Wednesday 30 January 2013

Film Review: Django Unchained



5/10

Quentin Tarantino's historical revisionism continues with Django Unchained, which offers his view on the end of the slave trade if it had to deal with Christoph Waltz and Jamie Foxx. How does Django impact on his later films? Is Jules Winnfield a distant relative of the grovelling man-servant Stephen? If so, does this mean that all of Jackson's characters in the Tarantino canon as related in some way?
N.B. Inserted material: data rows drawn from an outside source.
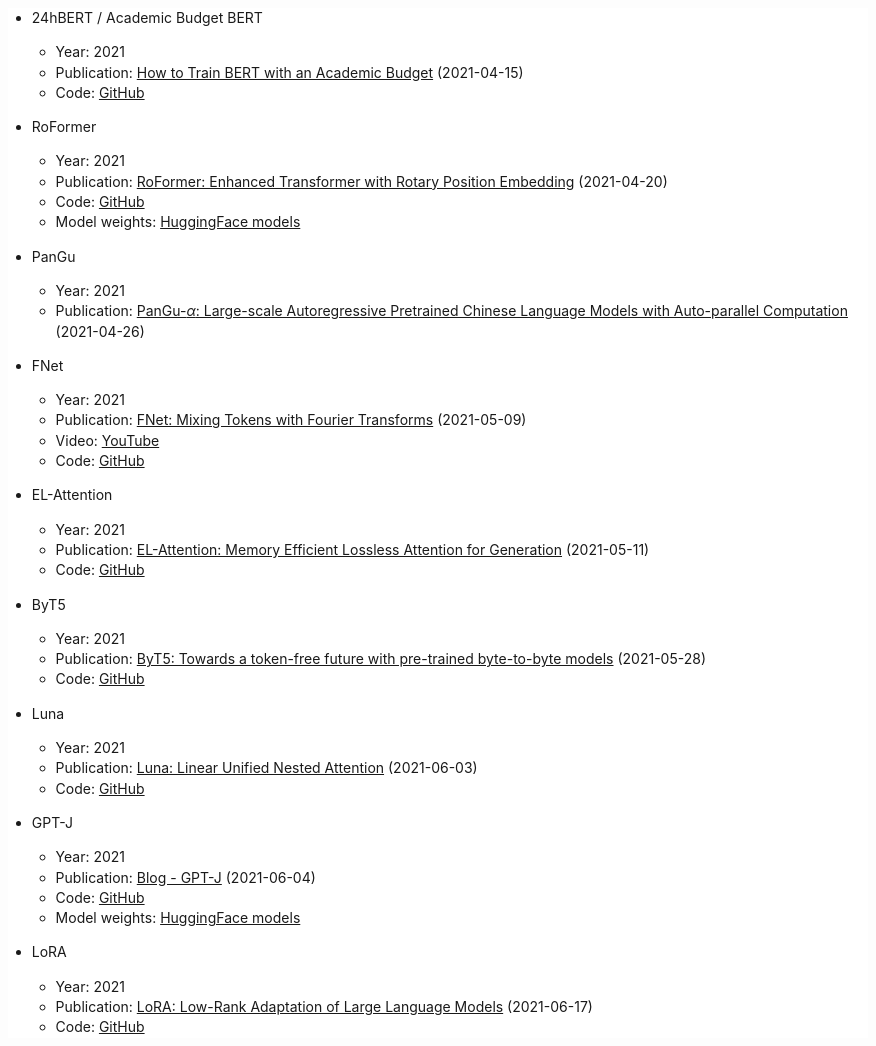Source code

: - 24hBERT / Academic Budget BERT
  - Year: 2021
  - Publication: [How to Train BERT with an Academic Budget](https://arxiv.org/abs/2104.07705) (2021-04-15)
  - Code: [GitHub](https://github.com/IntelLabs/academic-budget-bert)

- RoFormer
  - Year: 2021
  - Publication: [RoFormer: Enhanced Transformer with Rotary Position Embedding](https://arxiv.org/abs/2104.09864) (2021-04-20)
  - Code: [GitHub](https://github.com/ZhuiyiTechnology/roformer)
  - Model weights: [HuggingFace models](https://huggingface.co/junnyu/roformer_chinese_base)

- PanGu
  - Year: 2021
  - Publication: [PanGu-$\alpha$: Large-scale Autoregressive Pretrained Chinese Language Models with Auto-parallel Computation](https://arxiv.org/abs/2104.12369) (2021-04-26)

- FNet
  - Year: 2021
  - Publication: [FNet: Mixing Tokens with Fourier Transforms](https://arxiv.org/abs/2105.03824) (2021-05-09)
  - Video: [YouTube](https://www.youtube.com/watch?v=JJR3pBl78zw)
  - Code: [GitHub](https://github.com/google-research/google-research/tree/master/f_net)

- EL-Attention
  - Year: 2021
  - Publication: [EL-Attention: Memory Efficient Lossless Attention for Generation](https://arxiv.org/abs/2105.04779) (2021-05-11)
  - Code: [GitHub](https://github.com/microsoft/fastseq)

- ByT5
  - Year: 2021
  - Publication: [ByT5: Towards a token-free future with pre-trained byte-to-byte models](https://arxiv.org/abs/2105.13626) (2021-05-28)
  - Code: [GitHub](https://github.com/google-research/byt5)

- Luna
  - Year: 2021
  - Publication: [Luna: Linear Unified Nested Attention](https://arxiv.org/abs/2106.01540) (2021-06-03)
  - Code: [GitHub](https://github.com/XuezheMax/fairseq-apollo)

- GPT-J
  - Year: 2021
  - Publication: [Blog - GPT-J](https://www.eleuther.ai/artifacts/gpt-j) (2021-06-04)
  - Code: [GitHub](https://github.com/kingoflolz/mesh-transformer-jax/)
  - Model weights: [HuggingFace models](https://huggingface.co/EleutherAI/gpt-j-6b)

- LoRA
  - Year: 2021
  - Publication: [LoRA: Low-Rank Adaptation of Large Language Models](https://arxiv.org/abs/2106.09685) (2021-06-17)
  - Code: [GitHub](https://github.com/microsoft/LoRA)
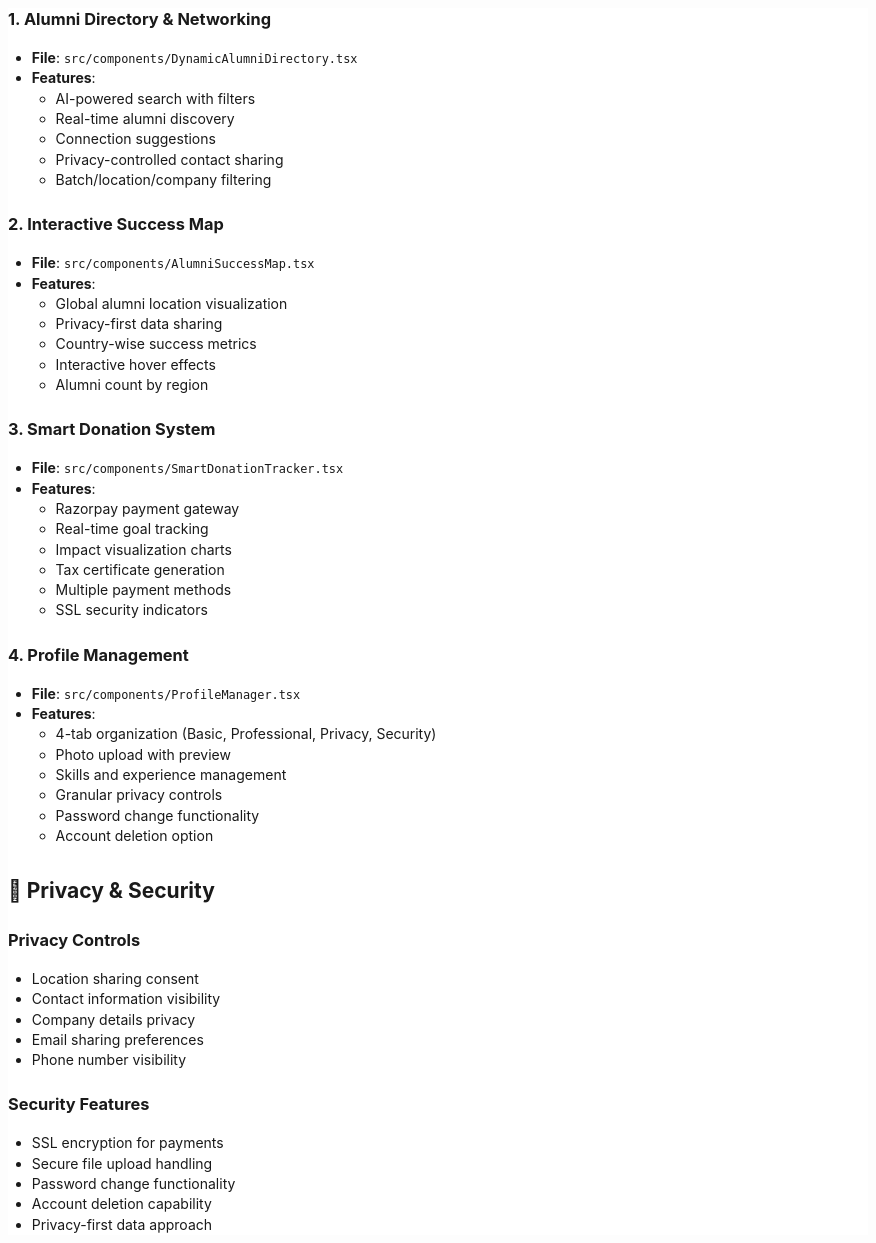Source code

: ### **1. Alumni Directory & Networking**
- **File**: `src/components/DynamicAlumniDirectory.tsx`
- **Features**:
  - AI-powered search with filters
  - Real-time alumni discovery
  - Connection suggestions
  - Privacy-controlled contact sharing
  - Batch/location/company filtering

### **2. Interactive Success Map**
- **File**: `src/components/AlumniSuccessMap.tsx`
- **Features**:
  - Global alumni location visualization
  - Privacy-first data sharing
  - Country-wise success metrics
  - Interactive hover effects
  - Alumni count by region

### **3. Smart Donation System**
- **File**: `src/components/SmartDonationTracker.tsx`
- **Features**:
  - Razorpay payment gateway
  - Real-time goal tracking
  - Impact visualization charts
  - Tax certificate generation
  - Multiple payment methods
  - SSL security indicators

### **4. Profile Management**
- **File**: `src/components/ProfileManager.tsx`
- **Features**:
  - 4-tab organization (Basic, Professional, Privacy, Security)
  - Photo upload with preview
  - Skills and experience management
  - Granular privacy controls
  - Password change functionality
  - Account deletion option

## 🔐 Privacy & Security

### **Privacy Controls**
- Location sharing consent
- Contact information visibility
- Company details privacy
- Email sharing preferences
- Phone number visibility

### **Security Features**
- SSL encryption for payments
- Secure file upload handling
- Password change functionality
- Account deletion capability
- Privacy-first data approach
Trying to tease out the relationship between each character is ultimately more than actually watching Django, which overstays its welcome and lapses into a turgid second half.
 
For most of the film, Waltz is the star, playing sophisticated European bounty hunter Dr King Shultz who frees Django so that the former-slave can help him track down a trio of brothers who are wanted by the state for murder. Their partnership works out, and they continue to work together so that they can free Django's wife Broomhilda, who was bought by psychopathic plantation owner Calvin Candie (Leonardo DiCaprio). DiCaprio has won deserved acclaim for his role, and he gifts the film's second half it's only good scene, as he saws open the skull of a former slave to 'prove' the inadequacy of black people as a race.


 
Tarantino has always been indulgent, but never as bad as DU. A scene with a proto-KKK gang falls flat with Tarantino attempts to mock them. Before they attack Waltz and Foxx, the lynch mob stop to adjust their masks - they'd been cut earlier that afternoon, and evidently not very well, as they complain that they can't see out of the eye-holes  The scene is admittedly humourous at first - the suggestion that the Klan picked their infamous outfits not based on any tradition or superstition, but on a 'what do we have available' pragmatism - but the joke is dragged on and on, killing the humour and ruining the rest of the scene. It certainly can't have been made, Sideshow Bob stepping on rakes-style, to pad out the running time, which stretches to almost three hours, and features a last half hour (essentially Act 3.5) which is completely pointless, seemingly only existing to resolve the plot which could have been wrapped up earlier, and to give Quentin his inevitable cameo - as a slaver who, like every other character in this film, uses the n-word in a manner in which the casualness only adds to the discomfort. 
 
Which moves us on the main point - is Django a racist film? The film is scattered indiscriminately with racial epithets, (most estimates count them at a rate of one per minute). Often the word is used descriptively, in the same way that someone would use the term 'African-American', which has led some to suggest that, in this context, it is not offensive. A similar situation comes about in Hemingway's Fiesta: The Sun Also Rises, where he uses the word numerous times to describe a black boxer who he is praising. He is not calling the name a 'n-----' to offend him, simply as a way to identify him. This argument falls flat, however - that word is loaded with a history and context which cannot be removed, and so, regardless of the intention of the usage, it is markedly offensive. It may perhaps be even more offensive used like this, as it contributes to a normalisation of the word which ignores the racist context in which it was created and used.  
 
The film is most problematic in regards to race, however, in the relationship which Shultz has with Django - although he frees him, and largely treats him as an equal (although pays him less from their bounties they collect), Waltz still technically his owner, and Django still has to operate within the master-slave social relationship. Therefore, Django is merely enabled by the white character to undertake his quest of saving Broomhilda. This task itself is also one of a personal vendetta, and not aimed at attacking the slavery system as a whole - the slavers are merely to ones who stand between the couple. Twice in the film Django is involved in freeing a group of slaves - once when he is first bought by Waltz, and again in the second-to-last scene. Both times he simply unlocks their shackles or their cage and leaves immediately, leaving them stranded in a hostile wilderness. The film is not, as it has been referred to as, an anti-slavery film, as much as it is a revenge film set in the time of slavery.